> [TASK REQUIREMENTS] Give an exact transcription limited to the lines from the one with "LINES TO JPL VIA" through the end of the entries, including both; no pictures belong in it.

[DATASET EXTRACT — start]

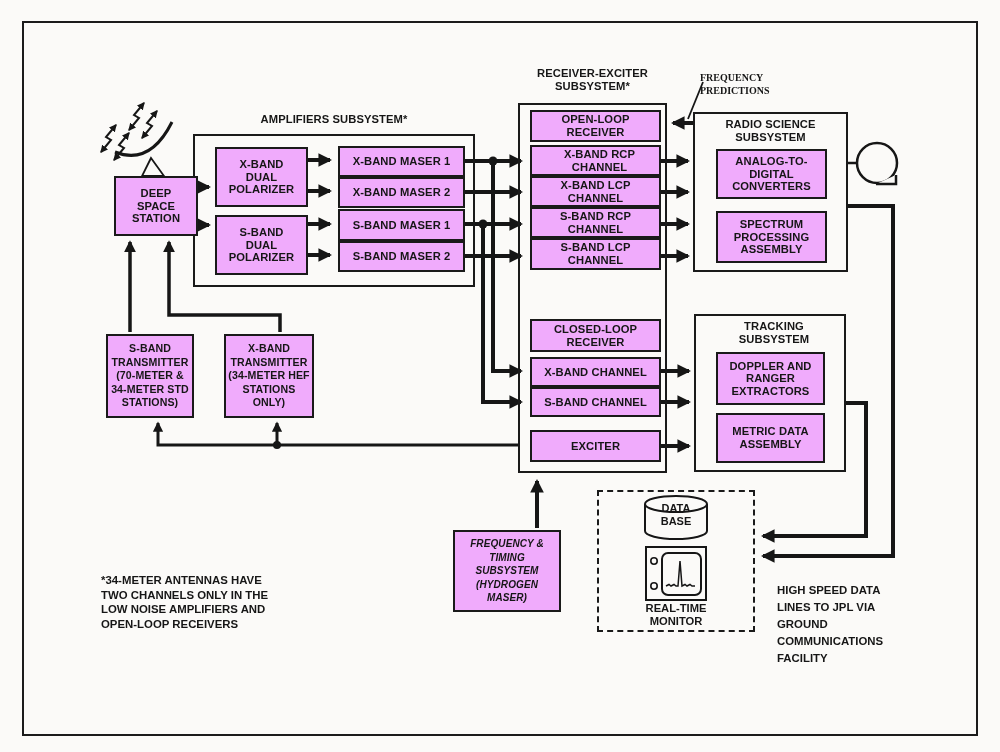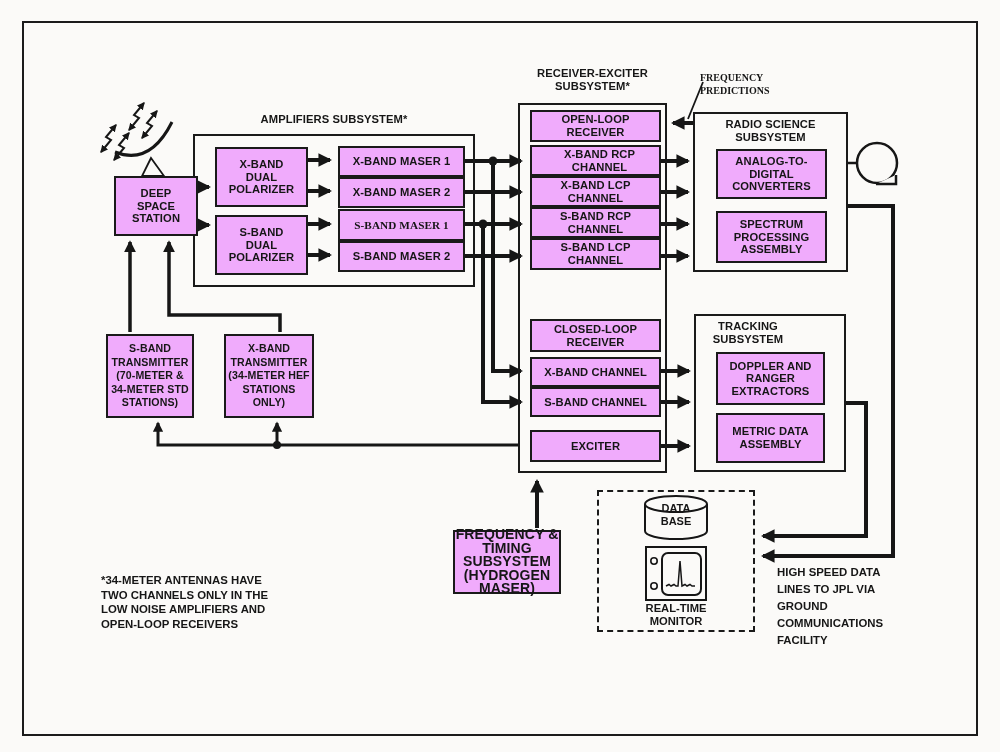--- a/index.html
+++ b/index.html
@@ -146,7 +146,7 @@
 POLARIZER</div>
 <div class="box" style="left:338px;top:146px;width:127px;height:31px;">X-BAND MASER 1</div>
 <div class="box" style="left:338px;top:177px;width:127px;height:31px;">X-BAND MASER 2</div>
-<div class="box" style="left:338px;top:209px;width:127px;height:32px;font-family:Liberation Serif, serif;">S-BAND MASER 1</div>
+<div class="box" style="left:338px;top:209px;width:127px;height:32px;">S-BAND MASER 1</div>
 <div class="box" style="left:338px;top:241px;width:127px;height:31px;">S-BAND MASER 2</div>
 
 <div class="box" style="left:530px;top:110px;width:131px;height:32px;">OPEN-LOOP

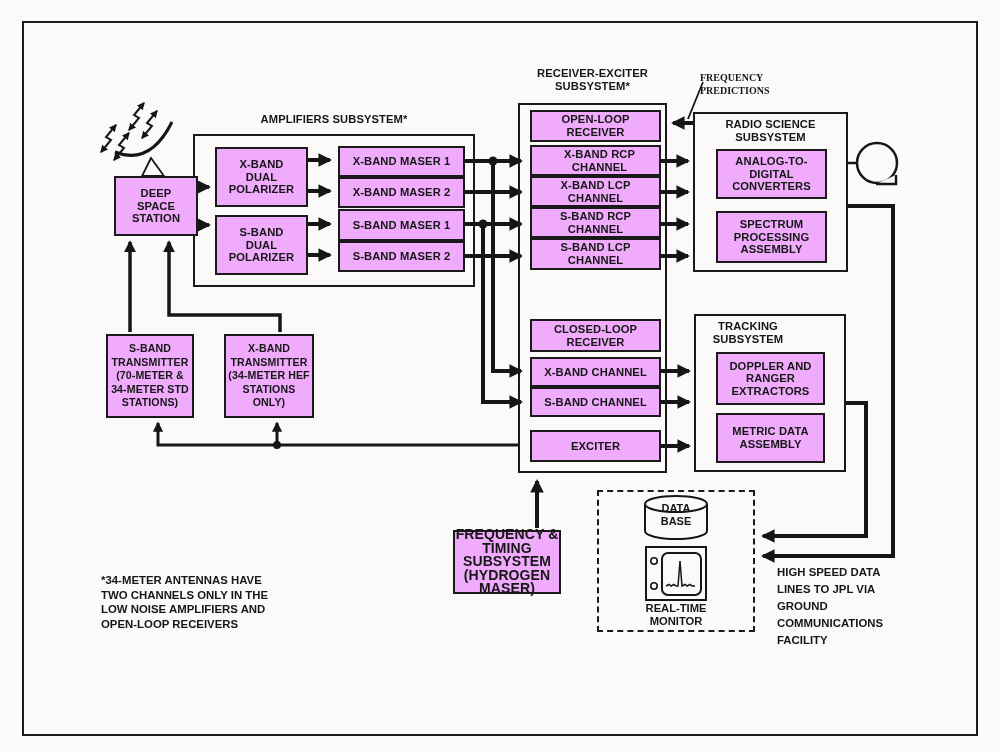--- a/index.html
+++ b/index.html
@@ -132,7 +132,7 @@
 SUBSYSTEM*</div>
 <div class="ctitle" style="left:693px;top:118px;width:155px;">RADIO SCIENCE
 SUBSYSTEM</div>
-<div class="ctitle" style="left:674px;top:320px;width:148px;">TRACKING
+<div class="ctitle" style="left:700px;top:320px;width:148px;">TRACKING
 SUBSYSTEM</div>
 
 <div class="box" style="left:114px;top:176px;width:84px;height:60px;">DEEP

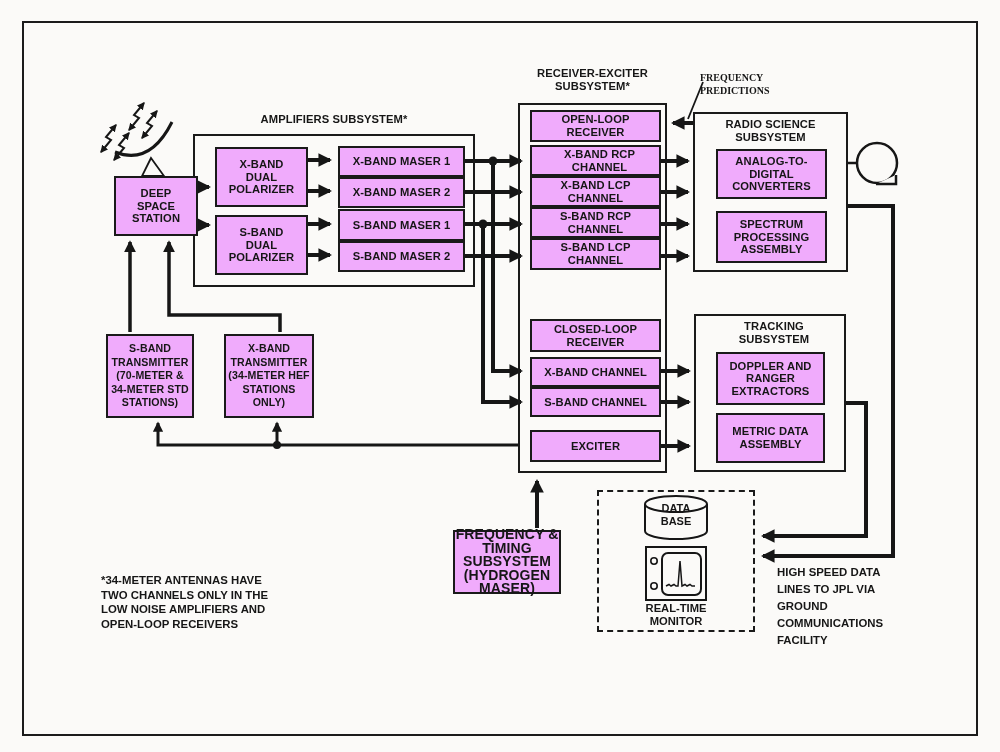--- a/index.html
+++ b/index.html
@@ -187,7 +187,7 @@
 (34-METER HEF
 STATIONS
 ONLY)</div>
-<div class="box" style="left:453px;top:530px;width:108px;height:64px;font-size:14px;line-height:13.4px;">FREQUENCY &amp;
+<div class="box" style="left:453px;top:530px;width:108px;height:82px;font-size:10px;line-height:13.4px;font-style:italic;">FREQUENCY &amp;
 TIMING
 SUBSYSTEM
 (HYDROGEN

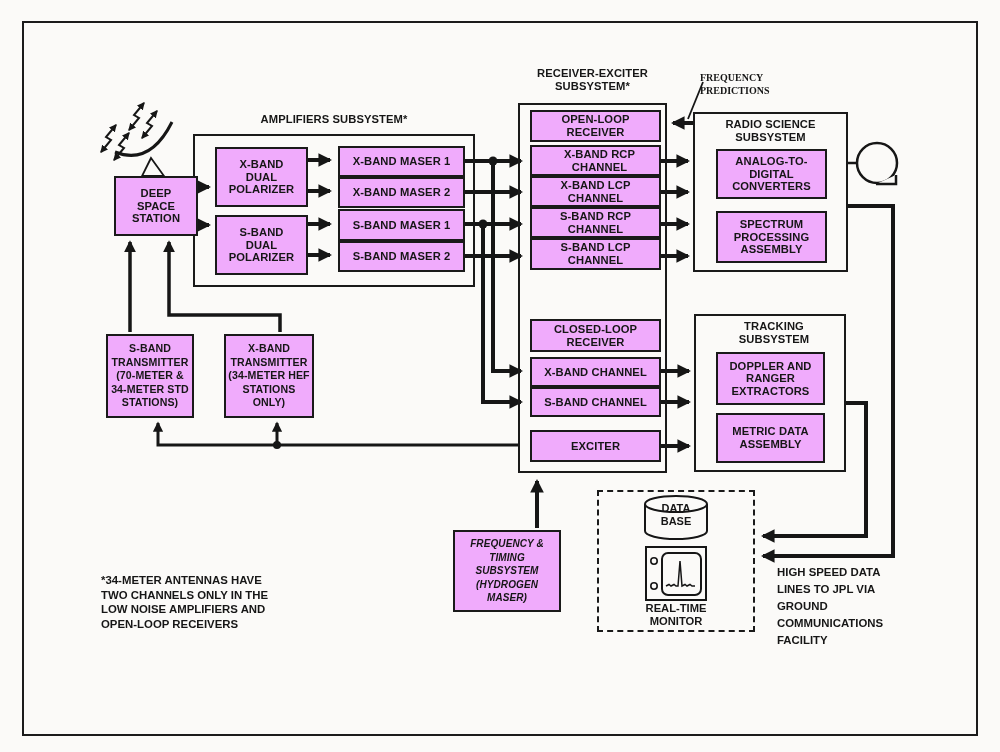--- a/index.html
+++ b/index.html
@@ -199,7 +199,7 @@
 BASE</div>
 <div class="txt" style="left:617px;top:602px;width:118px;text-align:center;font-size:11.2px;line-height:13px;">REAL-TIME
 MONITOR</div>
-<div class="txt" style="left:777px;top:564px;font-size:11.4px;line-height:17px;">HIGH SPEED DATA
+<div class="txt" style="left:777px;top:582px;font-size:11.4px;line-height:17px;">HIGH SPEED DATA
 LINES TO JPL VIA
 GROUND
 COMMUNICATIONS

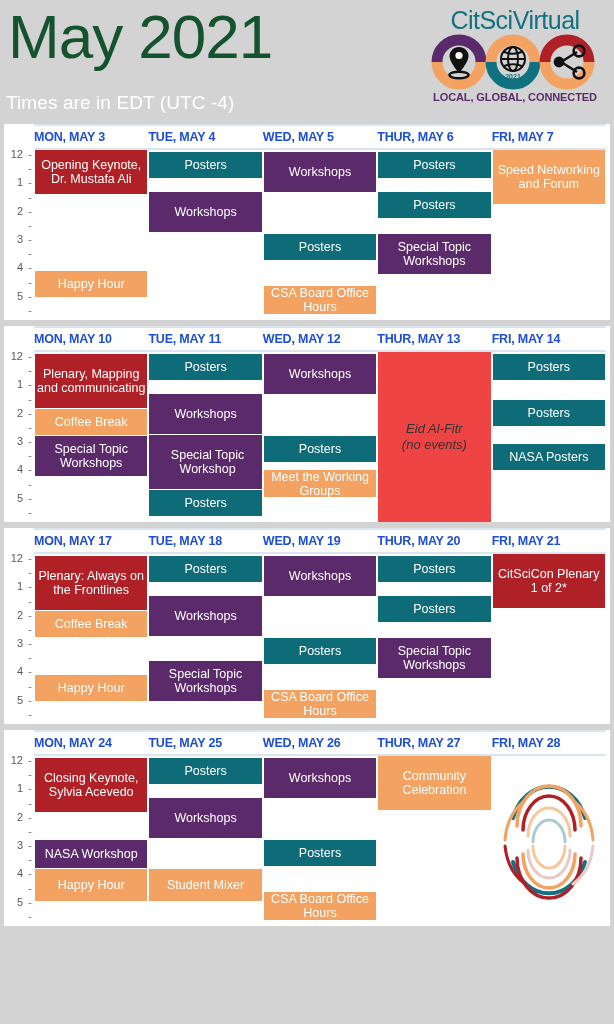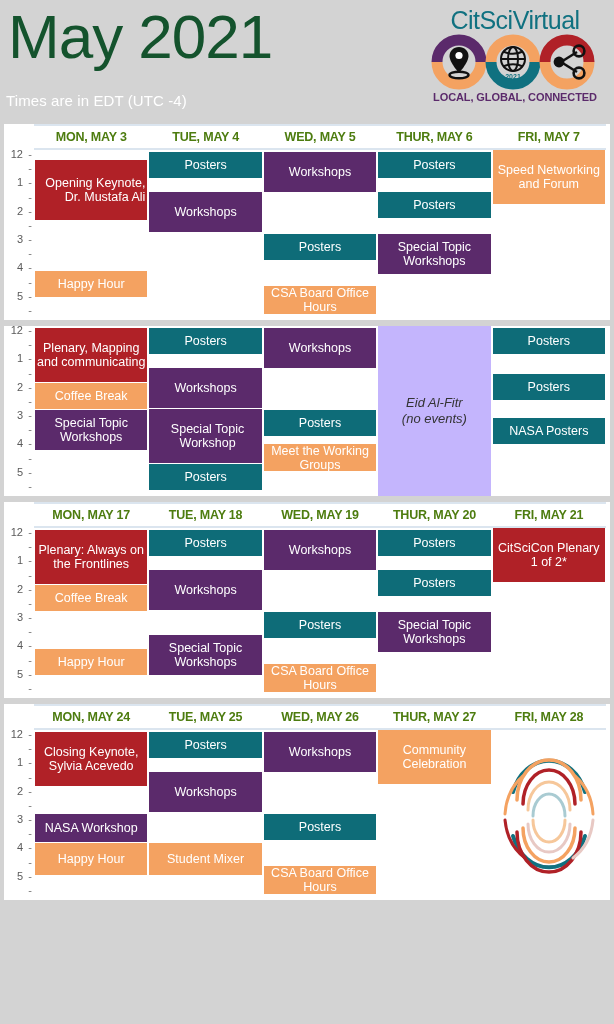--- a/index.html
+++ b/index.html
@@ -36,7 +36,7 @@
     position: absolute;
     left: 6px;
     top: 92px;
-    font-size: 15px;
+    font-size: 19px;
     color: #ffffff;
     letter-spacing: 0.1px;
   }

[DATASET EXTRACT — finish]

> [ANSWER TO THIS TASK]
 LINES TO JPL VIA
 GROUND
 COMMUNICATIONS

--- a/index.html
+++ b/index.html
@@ -36,7 +36,7 @@
     position: absolute;
     left: 6px;
     top: 92px;
-    font-size: 15px;
+    font-size: 19px;
     color: #ffffff;
     letter-spacing: 0.1px;
   }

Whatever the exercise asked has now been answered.